$(a,b)$ is algebraically independent over $K$ iff $a$ is algebraically independent over $K$ and $b$ is algebraically independent over $K(a)$

Question

I’m using the following definition of algebraic independence:

If $K \subset L$ is a field extension, and $(\alpha_i)_{i\in I}$ is a subset of elements of $L$, we say that the subset $(\alpha_i)_{i\in I}$ is algebraically independent if the $K$-algebras homomorphism $K[(x_i)_{i\in I}]\rightarrow L$ such that $x_i \mapsto \alpha_i$ is injective.

Here, if I understand correctly, $K[(x_i)_{i\in I}]$ is the polynomial ring over $(x_i)_{i\in I}$. Please correct me if I’m wrong.

I also know that $(a,b)$ being algebraically independent over $K$ doesn’t follow in general from $a$ and $b$ being algebraically independent over $K$ (counterexemple taken from Wikipedia: $a=\sqrt{\pi}$, $b=2\pi+1$). However, I’d like to prove that $(a,b)$ is algebraically independent over $K$ iff $a$ is algebraically independent over $K$ and $b$ is algebraically independent over $K(a)$ (the statement is given without proof on my lecture notes).

I guess if $(a,b)$ is algebraically independent over $K$, then this means by definition that the morphism $K[x_1,x_2] \rightarrow L$ is injective, and then it’s restriction $K[x_1] \rightarrow L$ is injective too.
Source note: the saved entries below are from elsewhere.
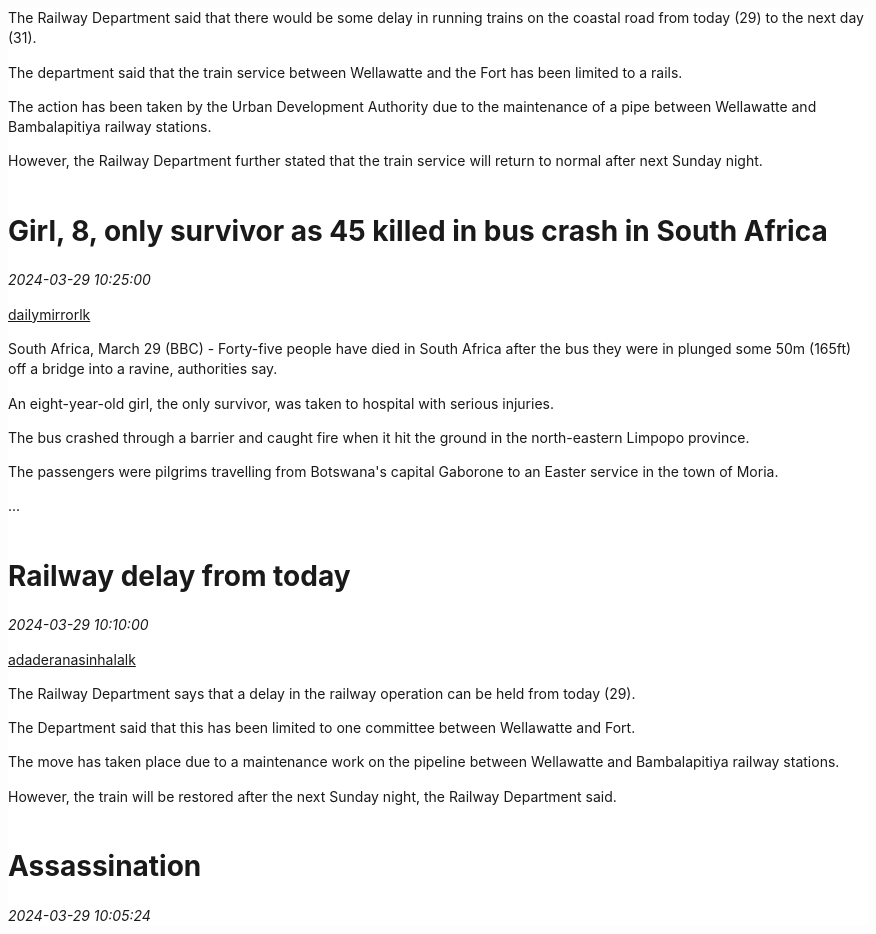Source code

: The Railway Department said that there would be some delay in running trains on the coastal road from today (29) to the next day (31).

The department said that the train service between Wellawatte and the Fort has been limited to a rails.

The action has been taken by the Urban Development Authority due to the maintenance of a pipe between Wellawatte and Bambalapitiya railway stations.

However, the Railway Department further stated that the train service will return to normal after next Sunday night.



# Girl, 8, only survivor as 45 killed in bus crash in South Africa

*2024-03-29 10:25:00*

[dailymirrorlk](https://www.dailymirror.lk/breaking-news/Girl-8-only-survivor-as-45-killed-in-bus-crash-in-South-Africa/108-279822)

South Africa, March 29 (BBC) - Forty-five people have died in South Africa after the bus they were in plunged some 50m (165ft) off a bridge into a ravine, authorities say.

An eight-year-old girl, the only survivor, was taken to hospital with serious injuries.

The bus crashed through a barrier and caught fire when it hit the ground in the north-eastern Limpopo province.

The passengers were pilgrims travelling from Botswana's capital Gaborone to an Easter service in the town of Moria.

...



# Railway delay from today

*2024-03-29 10:10:00*

[adaderanasinhalalk](http://sinhala.adaderana.lk/news/195061)

The Railway Department says that a delay in the railway operation can be held from today (29).

The Department said that this has been limited to one committee between Wellawatte and Fort.

The move has taken place due to a maintenance work on the pipeline between Wellawatte and Bambalapitiya railway stations.

However, the train will be restored after the next Sunday night, the Railway Department said.



# Assassination

*2024-03-29 10:05:24*
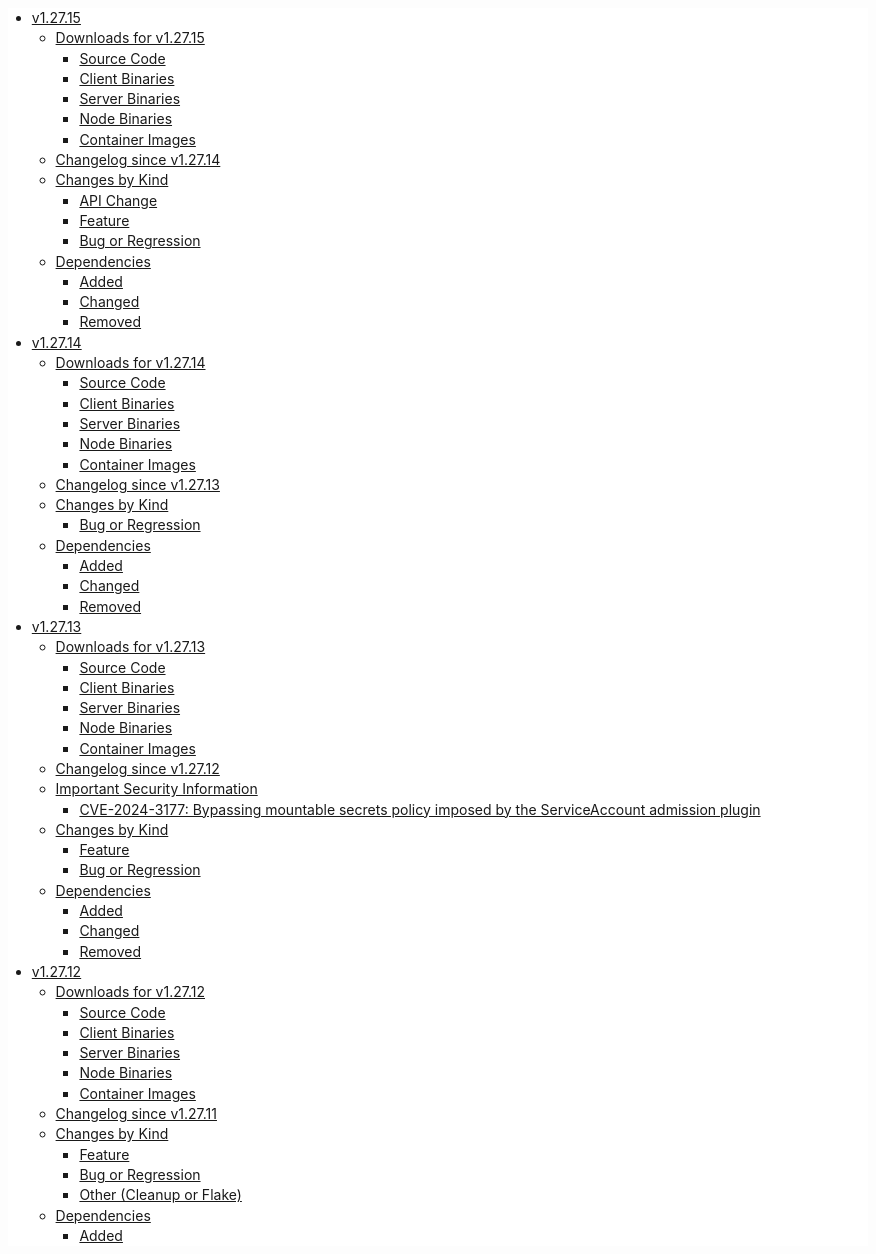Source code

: 

- [v1.27.15](#v12715)
  - [Downloads for v1.27.15](#downloads-for-v12715)
    - [Source Code](#source-code)
    - [Client Binaries](#client-binaries)
    - [Server Binaries](#server-binaries)
    - [Node Binaries](#node-binaries)
    - [Container Images](#container-images)
  - [Changelog since v1.27.14](#changelog-since-v12714)
  - [Changes by Kind](#changes-by-kind)
    - [API Change](#api-change)
    - [Feature](#feature)
    - [Bug or Regression](#bug-or-regression)
  - [Dependencies](#dependencies)
    - [Added](#added)
    - [Changed](#changed)
    - [Removed](#removed)
- [v1.27.14](#v12714)
  - [Downloads for v1.27.14](#downloads-for-v12714)
    - [Source Code](#source-code-1)
    - [Client Binaries](#client-binaries-1)
    - [Server Binaries](#server-binaries-1)
    - [Node Binaries](#node-binaries-1)
    - [Container Images](#container-images-1)
  - [Changelog since v1.27.13](#changelog-since-v12713)
  - [Changes by Kind](#changes-by-kind-1)
    - [Bug or Regression](#bug-or-regression-1)
  - [Dependencies](#dependencies-1)
    - [Added](#added-1)
    - [Changed](#changed-1)
    - [Removed](#removed-1)
- [v1.27.13](#v12713)
  - [Downloads for v1.27.13](#downloads-for-v12713)
    - [Source Code](#source-code-2)
    - [Client Binaries](#client-binaries-2)
    - [Server Binaries](#server-binaries-2)
    - [Node Binaries](#node-binaries-2)
    - [Container Images](#container-images-2)
  - [Changelog since v1.27.12](#changelog-since-v12712)
  - [Important Security Information](#important-security-information)
    - [CVE-2024-3177: Bypassing mountable secrets policy imposed by the ServiceAccount admission plugin](#cve-2024-3177-bypassing-mountable-secrets-policy-imposed-by-the-serviceaccount-admission-plugin)
  - [Changes by Kind](#changes-by-kind-2)
    - [Feature](#feature-1)
    - [Bug or Regression](#bug-or-regression-2)
  - [Dependencies](#dependencies-2)
    - [Added](#added-2)
    - [Changed](#changed-2)
    - [Removed](#removed-2)
- [v1.27.12](#v12712)
  - [Downloads for v1.27.12](#downloads-for-v12712)
    - [Source Code](#source-code-3)
    - [Client Binaries](#client-binaries-3)
    - [Server Binaries](#server-binaries-3)
    - [Node Binaries](#node-binaries-3)
    - [Container Images](#container-images-3)
  - [Changelog since v1.27.11](#changelog-since-v12711)
  - [Changes by Kind](#changes-by-kind-3)
    - [Feature](#feature-2)
    - [Bug or Regression](#bug-or-regression-3)
    - [Other (Cleanup or Flake)](#other-cleanup-or-flake)
  - [Dependencies](#dependencies-3)
    - [Added](#added-3)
Then $a$ is algebraically independent over $K$. We should see now that the morphism $K(a)[x_2] \rightarrow L$ such that $x_2 \mapsto b$ is injective too, but I’m not really sure how to do that.

For the other direction, I don’t really know what to attempt. Any help would be appreciated.

Answer 1

"the morphism $K(a)[x_2]\to L$ such that $x_2 \mapsto b$ is injective too" because its kernel is $$\{P(a,x_2)/Q(a)\mid Q\in K[x_1],Q\ne0, P\in K[x_1,x_2],P(a,b)=0\}$$$$=\{P(a,x_2)/Q(a)\mid Q\in K[x_1],Q\ne0,P=0\}=\{0\}.$$

For the other direction, assume that both morphisms $K[x]\to L,P(x)\mapsto P(a)$ and $K(a)[y]\to L,P(a,y)/Q(a)\mapsto P(a,b)/Q(a)$ are injective, i.e.:

1. the only polynomial $P(x)\in K[x]$ s.t. $P(a)=0$ is $P(x)=0$ and
2. every polynomial $P(x,y)\in K[x,y]$ s.t. $P(a,b)=0$ satisfies: $P(a,y)$ is the $0$ polynomial in $L[y].$

Then, such a polynomial $P(x,y)=\sum_{k=0}^nP_k(x)y^k$ satisfies: $\forall k\quad P_k(a)=0$ by 2., hence $\forall k\quad P_k(x)=0$ by 1., i.e. $P(x,y)=0,$ q.e.d.